Dec. 8 vote to decide levees, local leaders
Just when you thought election activity was over for awhile, here is a reminder – it is not.
Presidential selection, state constitutional matters and term limits being set for school board members were among the decisions made by Tri-parish voters on Nov. 6.
Yet, one more visit to the polling place holds significance from Congressional to municipal representation, freshwater cost coverage and storm-surge protection for Lafourche, St. Mary and Terrebonne citizens.
Leading the ballot in all three parishes is a decision between Democrat William C. Dupont, of Plaquemine and Republican Mitch Theriot, of Raceland. Both men seek a bench seat on the 1st Circuit Court of Appeals, Dist. 1, Div. B.

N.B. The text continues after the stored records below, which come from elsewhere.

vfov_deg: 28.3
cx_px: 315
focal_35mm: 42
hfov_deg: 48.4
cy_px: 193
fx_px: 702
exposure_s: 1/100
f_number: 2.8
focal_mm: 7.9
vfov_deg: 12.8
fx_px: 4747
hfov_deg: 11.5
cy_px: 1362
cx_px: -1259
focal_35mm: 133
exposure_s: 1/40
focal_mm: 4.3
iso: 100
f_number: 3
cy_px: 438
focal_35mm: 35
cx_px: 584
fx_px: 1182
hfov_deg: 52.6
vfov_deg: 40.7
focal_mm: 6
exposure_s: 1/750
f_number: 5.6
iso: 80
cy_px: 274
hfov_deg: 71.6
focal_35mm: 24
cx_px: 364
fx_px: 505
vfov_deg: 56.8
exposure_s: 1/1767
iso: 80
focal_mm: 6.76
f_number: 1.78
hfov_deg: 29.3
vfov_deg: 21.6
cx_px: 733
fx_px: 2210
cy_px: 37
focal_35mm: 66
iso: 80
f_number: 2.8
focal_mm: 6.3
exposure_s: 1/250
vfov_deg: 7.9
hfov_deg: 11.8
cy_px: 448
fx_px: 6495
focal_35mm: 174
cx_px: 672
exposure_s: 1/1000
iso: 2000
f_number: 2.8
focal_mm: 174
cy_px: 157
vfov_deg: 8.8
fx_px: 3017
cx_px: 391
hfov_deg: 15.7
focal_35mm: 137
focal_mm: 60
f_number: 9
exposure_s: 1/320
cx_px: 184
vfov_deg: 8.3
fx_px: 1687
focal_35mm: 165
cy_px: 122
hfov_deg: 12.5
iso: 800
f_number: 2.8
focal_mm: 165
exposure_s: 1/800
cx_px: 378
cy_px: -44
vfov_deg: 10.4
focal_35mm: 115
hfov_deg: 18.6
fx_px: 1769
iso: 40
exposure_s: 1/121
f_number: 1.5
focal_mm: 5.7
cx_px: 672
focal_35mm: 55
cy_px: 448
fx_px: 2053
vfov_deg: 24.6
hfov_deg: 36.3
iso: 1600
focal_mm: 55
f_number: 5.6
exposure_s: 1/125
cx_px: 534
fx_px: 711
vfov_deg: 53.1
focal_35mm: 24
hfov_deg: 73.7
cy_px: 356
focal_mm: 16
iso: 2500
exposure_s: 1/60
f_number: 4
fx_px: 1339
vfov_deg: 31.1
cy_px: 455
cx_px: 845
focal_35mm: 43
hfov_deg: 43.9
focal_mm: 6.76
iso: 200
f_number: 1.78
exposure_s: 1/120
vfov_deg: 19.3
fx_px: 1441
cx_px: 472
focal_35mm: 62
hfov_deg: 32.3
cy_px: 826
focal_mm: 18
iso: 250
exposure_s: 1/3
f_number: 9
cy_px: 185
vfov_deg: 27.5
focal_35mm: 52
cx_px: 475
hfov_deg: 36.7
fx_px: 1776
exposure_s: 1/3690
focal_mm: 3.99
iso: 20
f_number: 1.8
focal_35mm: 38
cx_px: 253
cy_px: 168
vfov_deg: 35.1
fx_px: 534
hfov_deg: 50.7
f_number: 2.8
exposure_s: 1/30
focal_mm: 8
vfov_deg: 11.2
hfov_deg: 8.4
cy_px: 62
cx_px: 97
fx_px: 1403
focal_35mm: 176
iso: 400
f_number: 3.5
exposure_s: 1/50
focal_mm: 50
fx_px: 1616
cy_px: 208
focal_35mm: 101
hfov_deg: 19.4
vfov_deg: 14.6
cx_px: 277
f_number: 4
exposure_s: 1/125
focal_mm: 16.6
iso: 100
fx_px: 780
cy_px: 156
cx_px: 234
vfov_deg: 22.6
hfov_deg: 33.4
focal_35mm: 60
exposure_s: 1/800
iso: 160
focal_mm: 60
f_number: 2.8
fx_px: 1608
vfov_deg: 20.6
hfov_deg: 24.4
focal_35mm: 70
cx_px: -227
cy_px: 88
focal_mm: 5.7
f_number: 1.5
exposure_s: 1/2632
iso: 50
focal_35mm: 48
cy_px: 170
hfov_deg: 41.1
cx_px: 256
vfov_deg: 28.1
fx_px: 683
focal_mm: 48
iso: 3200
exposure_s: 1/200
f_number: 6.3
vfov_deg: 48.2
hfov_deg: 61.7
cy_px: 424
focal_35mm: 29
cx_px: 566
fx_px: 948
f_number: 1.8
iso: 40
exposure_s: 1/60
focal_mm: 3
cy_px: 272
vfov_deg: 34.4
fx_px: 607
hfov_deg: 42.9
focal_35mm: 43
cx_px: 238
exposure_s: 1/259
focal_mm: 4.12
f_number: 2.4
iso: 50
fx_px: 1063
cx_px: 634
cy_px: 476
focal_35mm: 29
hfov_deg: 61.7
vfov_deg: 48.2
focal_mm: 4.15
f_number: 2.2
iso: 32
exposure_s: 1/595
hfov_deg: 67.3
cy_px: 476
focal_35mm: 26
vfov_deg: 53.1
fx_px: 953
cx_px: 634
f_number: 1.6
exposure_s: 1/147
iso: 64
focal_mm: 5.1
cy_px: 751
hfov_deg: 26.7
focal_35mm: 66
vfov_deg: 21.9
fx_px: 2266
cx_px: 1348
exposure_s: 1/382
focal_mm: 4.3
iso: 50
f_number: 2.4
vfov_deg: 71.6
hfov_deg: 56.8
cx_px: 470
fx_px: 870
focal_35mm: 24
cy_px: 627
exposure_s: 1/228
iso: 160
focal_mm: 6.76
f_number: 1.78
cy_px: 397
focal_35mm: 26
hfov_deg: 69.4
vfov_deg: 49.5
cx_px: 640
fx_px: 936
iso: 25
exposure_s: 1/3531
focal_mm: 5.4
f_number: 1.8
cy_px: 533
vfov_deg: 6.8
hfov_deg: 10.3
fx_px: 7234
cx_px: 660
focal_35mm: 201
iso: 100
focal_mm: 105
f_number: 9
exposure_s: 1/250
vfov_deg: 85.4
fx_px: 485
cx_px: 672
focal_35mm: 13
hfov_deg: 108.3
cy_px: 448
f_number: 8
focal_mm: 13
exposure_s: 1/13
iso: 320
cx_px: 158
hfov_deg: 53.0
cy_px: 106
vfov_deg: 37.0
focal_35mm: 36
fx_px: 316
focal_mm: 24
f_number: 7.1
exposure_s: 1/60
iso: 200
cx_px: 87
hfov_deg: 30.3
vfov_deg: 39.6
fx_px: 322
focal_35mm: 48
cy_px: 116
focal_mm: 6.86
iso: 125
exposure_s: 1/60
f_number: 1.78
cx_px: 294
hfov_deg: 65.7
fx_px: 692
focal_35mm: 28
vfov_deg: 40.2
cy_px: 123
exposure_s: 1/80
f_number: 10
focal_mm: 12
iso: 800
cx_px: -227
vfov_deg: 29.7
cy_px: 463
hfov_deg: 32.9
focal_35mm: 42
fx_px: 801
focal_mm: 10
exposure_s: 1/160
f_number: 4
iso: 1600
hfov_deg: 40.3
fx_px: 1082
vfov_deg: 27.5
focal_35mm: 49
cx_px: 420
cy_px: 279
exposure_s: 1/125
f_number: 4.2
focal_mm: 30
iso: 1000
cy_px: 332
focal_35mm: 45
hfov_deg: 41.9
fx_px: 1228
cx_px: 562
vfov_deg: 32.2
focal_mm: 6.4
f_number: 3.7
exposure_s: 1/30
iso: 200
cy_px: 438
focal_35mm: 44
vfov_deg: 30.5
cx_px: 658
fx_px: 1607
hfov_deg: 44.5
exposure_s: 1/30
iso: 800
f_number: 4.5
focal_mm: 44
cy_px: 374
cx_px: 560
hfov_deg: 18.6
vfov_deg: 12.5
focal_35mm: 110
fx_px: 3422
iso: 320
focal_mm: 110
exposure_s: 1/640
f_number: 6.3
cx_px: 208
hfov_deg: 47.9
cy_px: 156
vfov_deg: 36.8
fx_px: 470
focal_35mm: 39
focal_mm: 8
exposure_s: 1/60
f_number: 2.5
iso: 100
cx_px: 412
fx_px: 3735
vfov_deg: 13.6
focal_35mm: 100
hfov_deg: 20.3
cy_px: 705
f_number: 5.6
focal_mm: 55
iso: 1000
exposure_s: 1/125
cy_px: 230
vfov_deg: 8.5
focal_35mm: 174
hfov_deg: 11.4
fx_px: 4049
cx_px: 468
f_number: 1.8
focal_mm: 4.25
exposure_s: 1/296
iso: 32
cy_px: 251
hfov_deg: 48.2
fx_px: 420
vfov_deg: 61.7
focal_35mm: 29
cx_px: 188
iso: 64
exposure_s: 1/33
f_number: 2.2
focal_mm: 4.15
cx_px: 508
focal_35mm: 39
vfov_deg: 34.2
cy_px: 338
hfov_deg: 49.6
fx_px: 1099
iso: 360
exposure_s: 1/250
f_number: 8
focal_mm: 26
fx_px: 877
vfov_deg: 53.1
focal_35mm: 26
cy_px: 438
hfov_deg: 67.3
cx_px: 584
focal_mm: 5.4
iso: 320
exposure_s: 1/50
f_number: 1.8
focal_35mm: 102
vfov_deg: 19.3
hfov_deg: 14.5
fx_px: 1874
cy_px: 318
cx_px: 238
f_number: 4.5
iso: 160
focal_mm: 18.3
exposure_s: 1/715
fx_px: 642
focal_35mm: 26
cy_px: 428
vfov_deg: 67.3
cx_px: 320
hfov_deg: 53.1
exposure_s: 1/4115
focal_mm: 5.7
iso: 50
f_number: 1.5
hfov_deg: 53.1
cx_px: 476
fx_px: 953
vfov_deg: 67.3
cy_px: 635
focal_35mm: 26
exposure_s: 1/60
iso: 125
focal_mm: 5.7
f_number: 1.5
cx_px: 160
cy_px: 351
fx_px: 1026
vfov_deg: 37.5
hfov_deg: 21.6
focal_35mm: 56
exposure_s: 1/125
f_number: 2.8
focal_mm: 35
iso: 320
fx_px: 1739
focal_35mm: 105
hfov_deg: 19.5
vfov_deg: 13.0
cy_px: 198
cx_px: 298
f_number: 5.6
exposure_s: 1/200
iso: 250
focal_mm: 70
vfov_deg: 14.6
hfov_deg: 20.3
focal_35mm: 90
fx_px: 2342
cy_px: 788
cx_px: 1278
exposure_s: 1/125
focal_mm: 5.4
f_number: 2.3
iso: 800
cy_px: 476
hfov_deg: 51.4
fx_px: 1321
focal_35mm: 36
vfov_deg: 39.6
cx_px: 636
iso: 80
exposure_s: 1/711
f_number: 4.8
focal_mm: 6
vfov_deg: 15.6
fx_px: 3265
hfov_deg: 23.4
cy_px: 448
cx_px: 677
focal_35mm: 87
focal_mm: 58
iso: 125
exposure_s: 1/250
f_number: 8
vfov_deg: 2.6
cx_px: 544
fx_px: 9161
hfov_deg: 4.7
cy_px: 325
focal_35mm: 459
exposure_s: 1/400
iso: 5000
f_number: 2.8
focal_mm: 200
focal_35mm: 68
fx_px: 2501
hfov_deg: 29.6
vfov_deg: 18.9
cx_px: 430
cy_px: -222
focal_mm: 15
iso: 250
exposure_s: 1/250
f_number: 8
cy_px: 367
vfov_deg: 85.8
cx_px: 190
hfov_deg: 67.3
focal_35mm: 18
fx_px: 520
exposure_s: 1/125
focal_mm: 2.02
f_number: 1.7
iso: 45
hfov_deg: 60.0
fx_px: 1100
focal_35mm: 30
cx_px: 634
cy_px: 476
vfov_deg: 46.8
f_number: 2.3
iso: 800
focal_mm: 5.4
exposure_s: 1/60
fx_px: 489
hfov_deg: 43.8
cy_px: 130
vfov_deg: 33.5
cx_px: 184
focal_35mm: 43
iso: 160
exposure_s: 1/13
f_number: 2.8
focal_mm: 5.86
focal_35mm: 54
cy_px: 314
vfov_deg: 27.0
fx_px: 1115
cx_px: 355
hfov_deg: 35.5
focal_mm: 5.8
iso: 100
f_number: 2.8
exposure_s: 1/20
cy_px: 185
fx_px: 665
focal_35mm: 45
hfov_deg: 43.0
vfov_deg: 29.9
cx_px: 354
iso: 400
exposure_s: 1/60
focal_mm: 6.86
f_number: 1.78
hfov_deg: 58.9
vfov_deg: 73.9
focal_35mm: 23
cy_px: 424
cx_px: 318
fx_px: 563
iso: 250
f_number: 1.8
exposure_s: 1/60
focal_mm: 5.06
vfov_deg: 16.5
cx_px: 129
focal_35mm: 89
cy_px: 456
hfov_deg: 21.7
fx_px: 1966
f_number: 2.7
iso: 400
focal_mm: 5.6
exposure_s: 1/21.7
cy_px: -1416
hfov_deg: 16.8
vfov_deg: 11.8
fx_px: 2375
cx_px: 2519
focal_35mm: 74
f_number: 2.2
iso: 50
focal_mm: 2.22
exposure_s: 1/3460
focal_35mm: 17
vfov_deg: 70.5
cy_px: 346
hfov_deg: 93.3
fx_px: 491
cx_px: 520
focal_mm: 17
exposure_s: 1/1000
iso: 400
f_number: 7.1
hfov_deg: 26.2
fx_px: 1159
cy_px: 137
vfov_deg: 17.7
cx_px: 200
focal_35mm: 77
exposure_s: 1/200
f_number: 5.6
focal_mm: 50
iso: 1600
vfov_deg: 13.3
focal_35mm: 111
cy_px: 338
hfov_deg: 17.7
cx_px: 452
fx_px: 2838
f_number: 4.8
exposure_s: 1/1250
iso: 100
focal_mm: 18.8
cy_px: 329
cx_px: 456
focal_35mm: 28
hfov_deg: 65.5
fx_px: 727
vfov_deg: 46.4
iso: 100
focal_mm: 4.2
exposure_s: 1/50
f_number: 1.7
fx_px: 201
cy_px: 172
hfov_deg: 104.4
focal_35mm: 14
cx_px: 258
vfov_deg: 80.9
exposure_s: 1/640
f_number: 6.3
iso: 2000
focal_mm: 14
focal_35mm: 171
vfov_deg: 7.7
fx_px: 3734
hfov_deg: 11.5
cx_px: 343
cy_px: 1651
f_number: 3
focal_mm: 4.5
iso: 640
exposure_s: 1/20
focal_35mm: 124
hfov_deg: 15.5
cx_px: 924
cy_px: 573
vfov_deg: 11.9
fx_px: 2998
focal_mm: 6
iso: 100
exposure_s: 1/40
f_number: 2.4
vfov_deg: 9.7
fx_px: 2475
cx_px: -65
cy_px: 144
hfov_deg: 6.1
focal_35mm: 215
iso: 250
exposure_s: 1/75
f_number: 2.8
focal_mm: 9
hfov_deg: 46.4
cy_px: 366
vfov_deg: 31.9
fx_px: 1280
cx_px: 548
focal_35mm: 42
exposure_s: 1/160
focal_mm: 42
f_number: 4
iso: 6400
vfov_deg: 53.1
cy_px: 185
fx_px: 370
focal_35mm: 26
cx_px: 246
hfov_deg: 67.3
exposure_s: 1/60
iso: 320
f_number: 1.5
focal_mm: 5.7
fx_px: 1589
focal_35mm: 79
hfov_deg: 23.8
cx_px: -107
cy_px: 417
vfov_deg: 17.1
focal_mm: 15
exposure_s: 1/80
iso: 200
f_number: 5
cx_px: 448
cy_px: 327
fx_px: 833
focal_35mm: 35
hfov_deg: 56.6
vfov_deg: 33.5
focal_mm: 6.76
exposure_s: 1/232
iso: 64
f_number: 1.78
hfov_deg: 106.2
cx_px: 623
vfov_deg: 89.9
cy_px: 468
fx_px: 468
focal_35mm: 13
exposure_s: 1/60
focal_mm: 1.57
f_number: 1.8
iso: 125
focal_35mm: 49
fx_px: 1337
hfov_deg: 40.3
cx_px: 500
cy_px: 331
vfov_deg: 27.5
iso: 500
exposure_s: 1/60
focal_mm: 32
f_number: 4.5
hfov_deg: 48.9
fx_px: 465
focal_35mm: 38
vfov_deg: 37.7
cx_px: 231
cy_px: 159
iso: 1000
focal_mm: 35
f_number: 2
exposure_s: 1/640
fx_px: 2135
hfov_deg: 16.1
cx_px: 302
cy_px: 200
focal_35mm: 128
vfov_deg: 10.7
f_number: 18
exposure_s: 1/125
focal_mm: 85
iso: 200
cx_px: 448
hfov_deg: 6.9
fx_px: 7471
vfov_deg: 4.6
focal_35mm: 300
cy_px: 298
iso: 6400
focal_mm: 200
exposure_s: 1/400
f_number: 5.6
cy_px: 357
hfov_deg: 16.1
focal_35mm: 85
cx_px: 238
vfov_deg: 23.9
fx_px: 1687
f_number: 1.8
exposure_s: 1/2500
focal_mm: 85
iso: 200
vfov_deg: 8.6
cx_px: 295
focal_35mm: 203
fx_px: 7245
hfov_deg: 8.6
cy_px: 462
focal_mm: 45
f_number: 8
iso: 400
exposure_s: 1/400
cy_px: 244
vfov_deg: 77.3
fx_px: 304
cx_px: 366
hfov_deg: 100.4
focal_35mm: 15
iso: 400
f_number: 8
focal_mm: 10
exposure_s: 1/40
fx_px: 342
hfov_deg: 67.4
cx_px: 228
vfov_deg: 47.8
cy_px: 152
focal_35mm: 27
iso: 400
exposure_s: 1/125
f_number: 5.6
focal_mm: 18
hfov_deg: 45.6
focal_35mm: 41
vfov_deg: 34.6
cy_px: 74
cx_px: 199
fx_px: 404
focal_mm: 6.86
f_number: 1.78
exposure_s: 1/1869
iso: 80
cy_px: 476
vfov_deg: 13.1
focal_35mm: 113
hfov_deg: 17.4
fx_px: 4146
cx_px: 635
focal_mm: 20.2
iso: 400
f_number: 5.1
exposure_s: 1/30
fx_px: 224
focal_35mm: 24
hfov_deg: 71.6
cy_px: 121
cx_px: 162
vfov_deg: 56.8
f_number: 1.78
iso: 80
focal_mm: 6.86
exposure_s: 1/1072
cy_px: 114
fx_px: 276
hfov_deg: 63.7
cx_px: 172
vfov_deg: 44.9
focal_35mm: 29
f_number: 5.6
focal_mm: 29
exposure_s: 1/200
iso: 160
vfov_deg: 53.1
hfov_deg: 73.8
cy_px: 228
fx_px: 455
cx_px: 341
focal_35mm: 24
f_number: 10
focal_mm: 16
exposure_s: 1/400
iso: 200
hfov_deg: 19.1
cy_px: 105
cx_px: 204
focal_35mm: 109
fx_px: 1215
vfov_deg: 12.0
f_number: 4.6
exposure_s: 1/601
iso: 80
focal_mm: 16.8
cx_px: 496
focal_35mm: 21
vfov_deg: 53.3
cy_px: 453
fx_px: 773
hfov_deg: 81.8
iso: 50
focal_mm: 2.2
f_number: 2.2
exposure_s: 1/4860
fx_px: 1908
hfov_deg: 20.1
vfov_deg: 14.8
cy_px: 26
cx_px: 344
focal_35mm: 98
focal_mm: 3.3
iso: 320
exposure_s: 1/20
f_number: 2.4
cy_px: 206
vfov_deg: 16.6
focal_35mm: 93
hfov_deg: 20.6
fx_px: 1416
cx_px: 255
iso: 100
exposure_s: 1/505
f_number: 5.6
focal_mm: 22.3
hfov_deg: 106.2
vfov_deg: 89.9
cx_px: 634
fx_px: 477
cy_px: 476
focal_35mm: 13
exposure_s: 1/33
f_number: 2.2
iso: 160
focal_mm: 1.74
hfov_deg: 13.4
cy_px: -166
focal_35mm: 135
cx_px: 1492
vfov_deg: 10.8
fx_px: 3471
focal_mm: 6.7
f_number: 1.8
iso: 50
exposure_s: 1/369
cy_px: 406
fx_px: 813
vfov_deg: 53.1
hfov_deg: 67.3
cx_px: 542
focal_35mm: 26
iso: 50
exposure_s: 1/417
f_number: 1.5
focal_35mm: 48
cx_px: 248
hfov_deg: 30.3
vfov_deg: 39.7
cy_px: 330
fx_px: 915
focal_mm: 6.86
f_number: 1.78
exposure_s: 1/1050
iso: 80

Voters in Lockport will decide between Sharon Robichaux Guidry and Ralph Sapia as they both seek Div. 8 Town Council membership.
Golden Meadow voters will choose two people among Mike Billiot, Troy Dufrene, Lindberg “Bap” Loraine Jr. and Pricilla Mounic to set on that town council.
Voters in the Bayou Lafourche Fresh Water District are being asked to accept or reject a 2.11 millage tax for 20 years, and the North Lafourche Conservation District is asking voters to consider a 1 percent sales tax for the next 20 years.
St. Mary Parish voters will be among those in the newly drawn 10-parish 3rd Congressional District as Reps. Charles Boustany and Jeff Landry face-off for a return to Washington.
In Morgan City, candidate businessmen Lee Dragna and Frank “Boo” Grizzaffi will see voters select that community’s next mayor.
The proposed adoption of a half-cent sales tax to finance completion of an interior Morganza to the Gulf storm surge protection system awaits a decision from Terrebonne Parish voters.
Electon turnout during the Nov. 6 contest was 69 percent for both Lafourche and St. Mary parishes. Terrebonne Parish participation, at 66 percent, was lower than its neighbors and Louisiana’s 67 percent, but all three parishes exceeded the typical turnout that averages 56 percent.
Unfortunately, runoff elections tend to have lower participation among qualified voters than general balloting – almost 50 percent less.
It does not matter how important an issue is, the trend finds that fewer people actively decide, for better or worse, how life will be for the non-participating majority.
By policy, we will not endorse nor discourage any candidate or cause appearing on a ballot in this column.
However, we do recognize critical elements that require as much public participation as possible. Do not let someone else decide your fate for you. Vote.